▶ **EXERCISE DETAILS**: Pick out every line in the records below that contains the word "Alle", and copy each one.

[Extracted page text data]
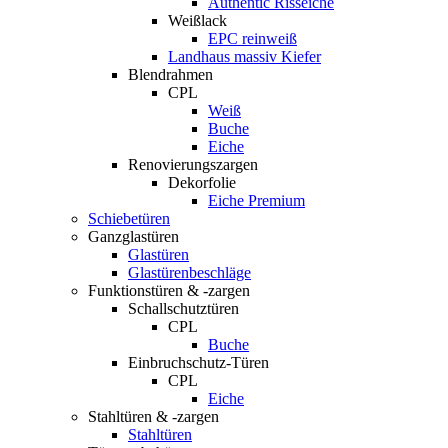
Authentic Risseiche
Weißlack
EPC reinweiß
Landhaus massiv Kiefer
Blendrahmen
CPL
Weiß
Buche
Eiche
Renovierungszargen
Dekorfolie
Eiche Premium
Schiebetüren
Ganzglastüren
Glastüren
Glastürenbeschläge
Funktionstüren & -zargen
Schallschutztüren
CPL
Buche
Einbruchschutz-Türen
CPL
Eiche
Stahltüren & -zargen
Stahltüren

--

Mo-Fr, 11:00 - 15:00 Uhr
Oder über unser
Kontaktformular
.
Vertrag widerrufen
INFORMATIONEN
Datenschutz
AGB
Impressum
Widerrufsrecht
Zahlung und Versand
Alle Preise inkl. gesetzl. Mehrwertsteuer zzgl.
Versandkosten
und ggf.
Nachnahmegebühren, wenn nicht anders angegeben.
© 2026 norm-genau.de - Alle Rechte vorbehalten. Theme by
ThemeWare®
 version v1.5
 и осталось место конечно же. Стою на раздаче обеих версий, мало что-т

▶ **RESULT**:
Alle Preise inkl. gesetzl. Mehrwertsteuer zzgl.
© 2026 norm-genau.de - Alle Rechte vorbehalten. Theme by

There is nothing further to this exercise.